SALOMÉ LAMAS

deveria. bebericar cerveja magrebina. fumar narguilhá qual verdemuco lagarta de Carol. ponta de pés cruzados sobre assento de pele. e tinta cor de fundo deslizaria então.
mas não.
imagens de um outro que não eu.
meus são agora os teus eus. brincas. deverias não a conhecer.
não a conheço.
ela teria olhado muito tempo para ti e perguntado, o que queres. tu dizes querer tentar reconhecer isso nela.
quero tentar.
espelhos de matéria recíproca de suasnaodelemesmas caras. não procures o destino de maria e joão nas imagens que te deitam ao colo. se todo o tempo é eternamente presente todo o tempo é irredimivel.

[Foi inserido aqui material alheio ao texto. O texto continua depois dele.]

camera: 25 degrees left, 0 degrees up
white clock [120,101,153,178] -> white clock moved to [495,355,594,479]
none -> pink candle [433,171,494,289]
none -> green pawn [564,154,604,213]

novos movimentos de significâncias se geram em torno de imagens trouvé. a fita gomada rác, rác, rác, violenta-as. o gesto ele mesmo desenha seu sentido. tornam-se objectos da lepra, explodem como sacos de pó. explodem como sacos de pó. fandangos binómicos. ficção-realidade, voyeurismo-opacidade, progressão-simultaneidade. a banalidade do comum é aqui o relevante véu tímido de tudo o que é significado na medida em que o presente não é limitado ao espectáculo da contemporaneidade, o de outrora é também sua parte.

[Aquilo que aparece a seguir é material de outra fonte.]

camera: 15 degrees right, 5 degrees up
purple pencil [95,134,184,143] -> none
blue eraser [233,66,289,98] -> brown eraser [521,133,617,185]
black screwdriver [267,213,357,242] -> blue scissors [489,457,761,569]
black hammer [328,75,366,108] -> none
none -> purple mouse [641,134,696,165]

vemos imagens jamais apreendidas senão através do reprocessamento da matéria.
imagens violadas, rác rác para depois por meandros de prazer receberem a sua hora natal. (re)fixadas, encharcadas, lavadas, pesadamente translúcidas, fantasmas de colorações de vontades perdidas.
a pureza da nova imagem implica a ausência de um tempo empírico, de um fora de campo, de uma voz off , de verdade. são dialécticas de sentir que se passeiam na rua. tecem-se narrativas de condutas biunívocas. contradições ontológicas de época e formalismos tautológicos.
auxiliares reminiscentes. outros que erguem matéria como estandarte. matéria esquecida outrora. a origem é portanto entelequia e na entelequia o devir encontra casa.
e a história das coisas diz que através desta o singular cristaliza e se fixa em totalidade.
meus são agora os teus eus. brincas. fita gomada na mão agente da hermenêutica, tradutor rác. rác. imagens recriadas na misericórdia da tradução dos tempos que correm à frente.
um dia eu vi um leão rugir num continente esquecido.


salomé lamas, praga, vinte e quatro de outobro de dois mil e sete.


Sobre Imagem I, Desconstruída II, Camada sobre camada III, Reconstruída IV, Fixada V,
in E assim por diante até ao infinito, Vivóeusébio colectivo de Design e Mónica Lima Gomes, Lisboa, 2007.